One of the World’s Rarest Corvettes Is on the Loose

The split-window Stingray didn't last long. But this one did.

January 30, 2017 9:00 am

During a performance at the G8 Summit in 1998, Jools Holland and his band started a version of All You Need Is Love that French president Jacques Chirac mistook for his national anthem. Chirac rose for the song’s opening bars, so to avoid embarrassing him, Tony Blair, Bill Clinton and Boris Yeltsin also stood. Then they all realized it was a pop song, and broke out into the kind of awkward, f*ck-we’re-on-camera dancing you might expect of a cabal of aging world leaders.

Great story, right?

But this isn’t about Mr.

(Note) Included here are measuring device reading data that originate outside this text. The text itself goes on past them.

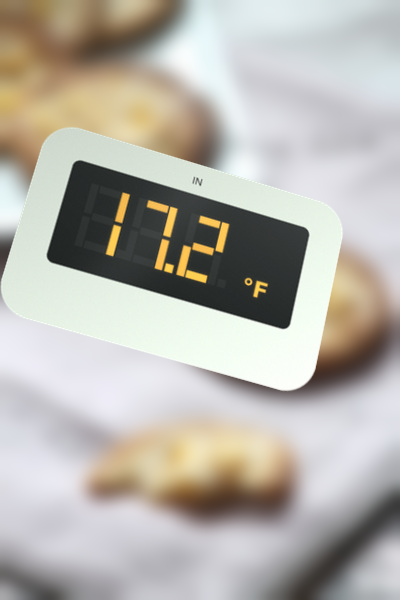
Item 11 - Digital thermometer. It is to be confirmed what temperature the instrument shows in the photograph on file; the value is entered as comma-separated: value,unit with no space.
17.2,°F
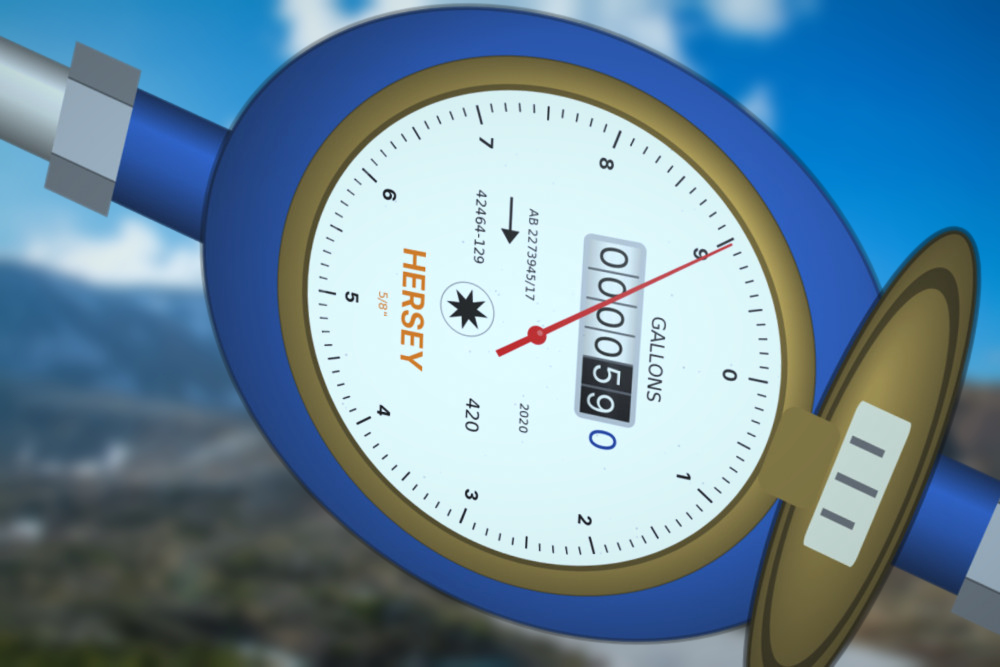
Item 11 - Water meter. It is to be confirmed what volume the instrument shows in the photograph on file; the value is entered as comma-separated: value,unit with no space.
589.0,gal
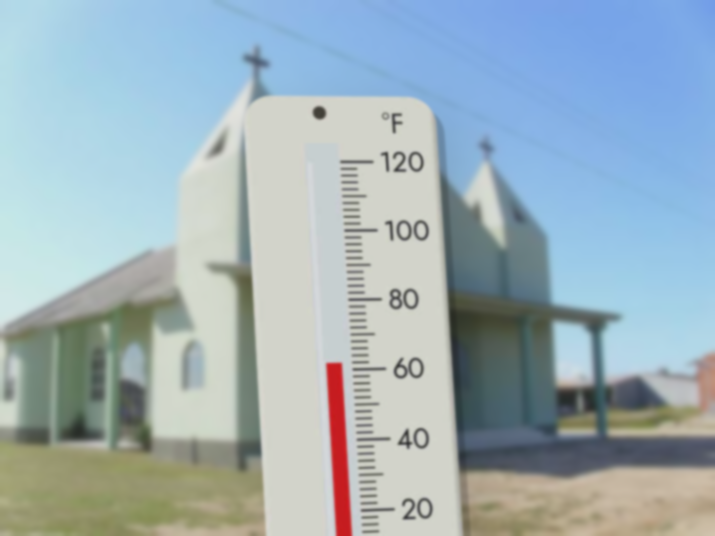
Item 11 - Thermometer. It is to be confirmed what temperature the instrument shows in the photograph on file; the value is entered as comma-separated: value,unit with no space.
62,°F
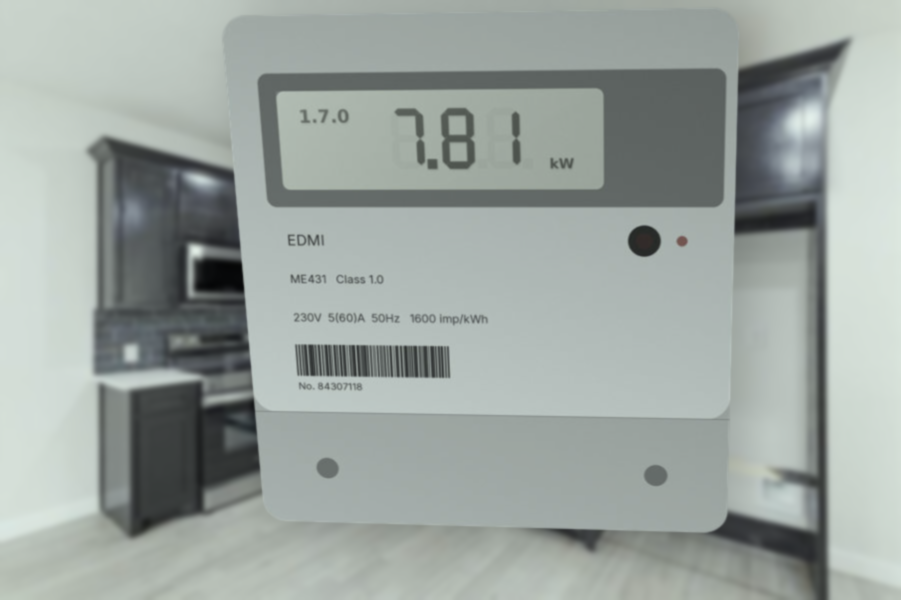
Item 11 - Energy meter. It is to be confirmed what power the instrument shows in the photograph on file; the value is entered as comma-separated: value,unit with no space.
7.81,kW
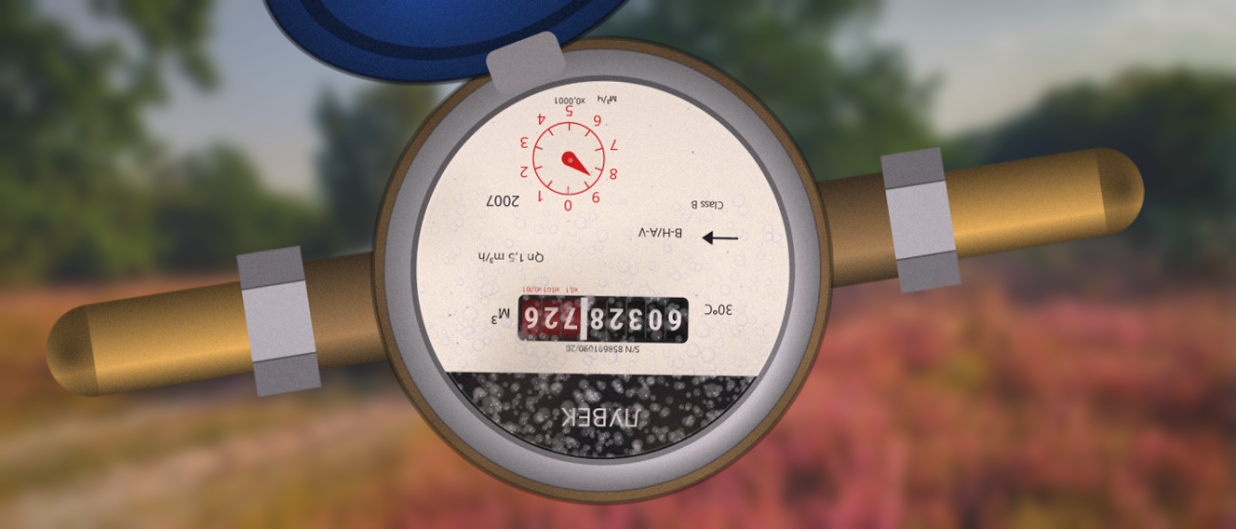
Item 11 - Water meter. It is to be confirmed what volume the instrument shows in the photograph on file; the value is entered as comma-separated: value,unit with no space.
60328.7268,m³
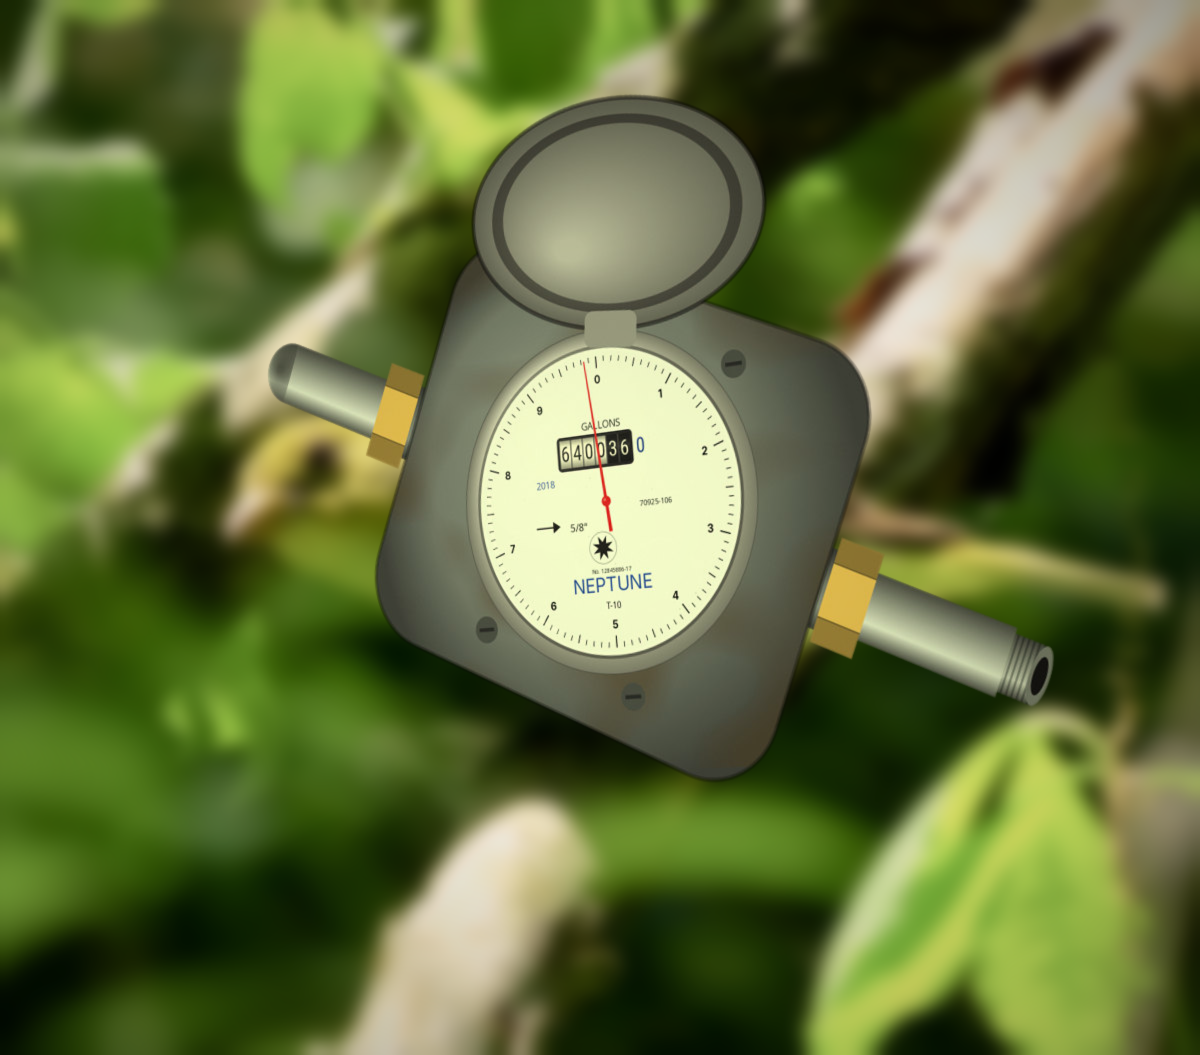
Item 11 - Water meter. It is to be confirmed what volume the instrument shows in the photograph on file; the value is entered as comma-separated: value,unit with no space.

Holland, his band or his music. It’s about his car.

The car that the former member of Squeeze used to own is a 1963 Corvette Stingray coupe, one of the first models to be built with a split rear window design. In addition to that anomaly, the Sting Ray also had a new chassis featuring Corvette’s first four-wheel independent suspension.

While the chassis design proved to be built to last, the split rear window proved otherwise, and was discontinued after just a year, which makes the ‘63 Stingray coupe an extremely rare find.

Rare Sting Ray (8 images)

The coupe Holland used to own — which is being sold by Sotheby’s for around $100,000 — is still coated in its original blue paint job but does have an upgraded 350-cubic inch Chevrolet V8.

“The model has become something of a design classic and is renowned for its combination of European-inspired high style and American brawn,” Sotheby’s says. “It remains coveted by collectors as a landmark in the history of what may be Chevrolet’s most important model.”

If you love rare cars, the ’63 Stingray could be all you need.